Journal / mardi, avril 3rd, 2018

Tout est le deuil.

Tant de rencontres dans les cimetières.

Les porter comme des enfants.

Donner naissance. À autre chose qu’un Monstre.

*

Parfaire.

*

Rien n’a de sens, sans liant.

*

Quelques indices sur les hallucinations.

Le lapin, dans ce rêve, m’a presque passé au travers.
J’ai ri, un grand rire.

Il était très beau, une image qui me fait encore sourire.
Son regard avait quelque chose d’inquiétant, toutefois,
la froideur d’un hologramme.

Similaire à ces belles images argentées, entre deux états de sommeil, qui se manifestent hors mon esprit pendant un court moment. Des récurrences : des méduses, de longs filaments sans corps, des araignées. Ceux-là, comme le lapin, ont foncé très rapidement vers moi, quand j’ai pris conscience de leur présence. Il faut me réveiller avant les chocs.

Il y eut aussi ces quelques fois mémorables avec le prisonnier, ses chaînes aux pieds. Il restait bien en place, même lorsque j’entrais en contact. Tu peux approcher. Viens dormir avec moi. Le réveil venait rapidement après, sans choc, me laissant calme et aimante.

Une autre fois, cette fleur magnifique, transportée du Jardin. Par le calme de la vision, j’ai pu garder une certaine lucidité. Jusqu’à me commander : compte le nombre de pétales.
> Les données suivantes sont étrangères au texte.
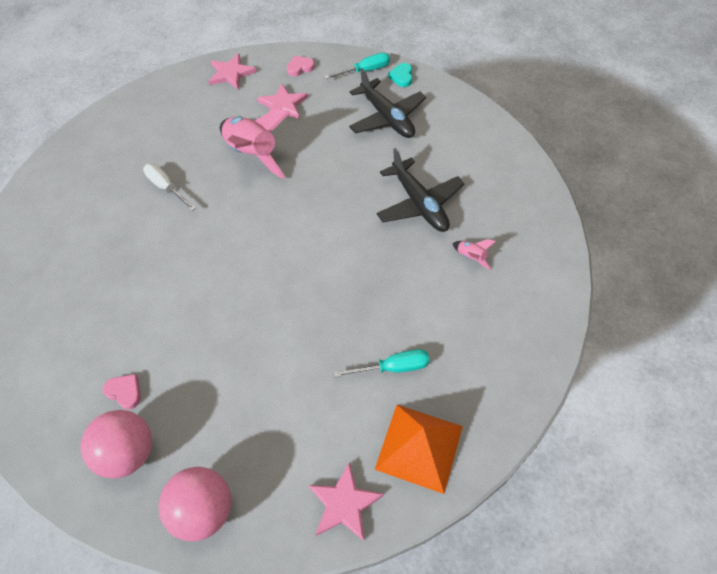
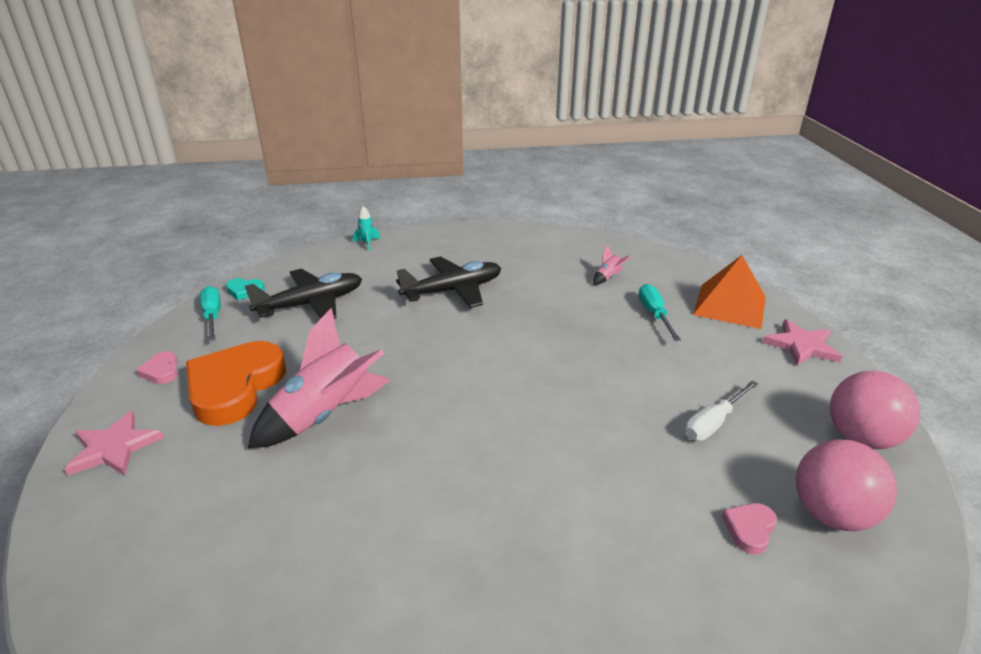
camera: 90 degrees left, 25 degrees down
white screwdriver [143,163,196,211] -> white screwdriver moved to [685,381,758,441]
pink star [257,84,308,119] -> orange heart [186,341,286,426]
pink rocket [452,239,496,270] -> pink rocket moved to [593,245,632,285]
none -> turquoise rocket [353,206,380,251]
J’ai pu regarder, tenter de répondre à la demande, essayer de toucher.
Confort, au réveil.

Autres indices.

Ces araignées que j’imaginais, enfant, se précipiter dans tous les coins. Ce qui me faisait peur était de ne pas savoir d’où elles provenaient. Je m’imposais ces images pour entraîner un mouvement. Un sens du défi envers ma paresse, qui est devenu très vite un outil de torture. L’imagination comme ennemi. La fin de l’enfance.
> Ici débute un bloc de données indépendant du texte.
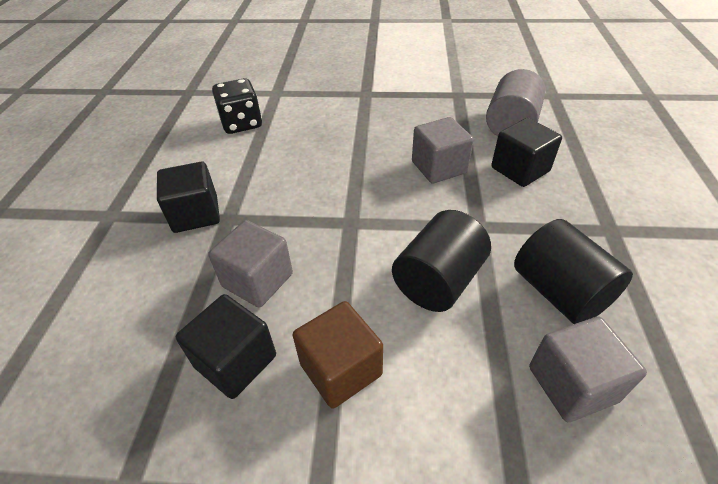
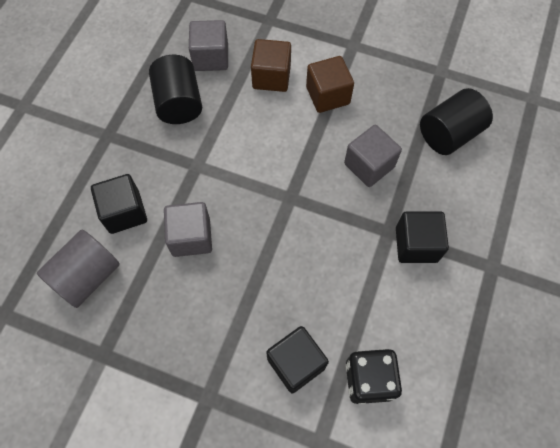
camera: 165 degrees left, 20 degrees up
black cube [176,294,276,399] -> black cube moved to [266,326,329,393]
black cylinder [392,210,491,312] -> black cylinder moved to [420,88,493,155]
none -> brown cube [251,39,291,92]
Les premières hallucinations nettes, des araignées. Celles-là ne me faisaient pas peur, puisque j’avais le temps de les observer, de comprendre qu’elles ne faisaient pas partie de la réalité.

Ce qui a prolongé la chute a surtout été d’avoir peur des hallucinations, et de développer une forme de paranoïa chaque fois que s’agitait mon imagination, tout esprit de créativité devenant une menace potentielle.

L’hallucination en tant que telle, une fois expliquée, traitée, n’a plus été problématique.

*

Mourir, dans le calme. Le but de l’existence.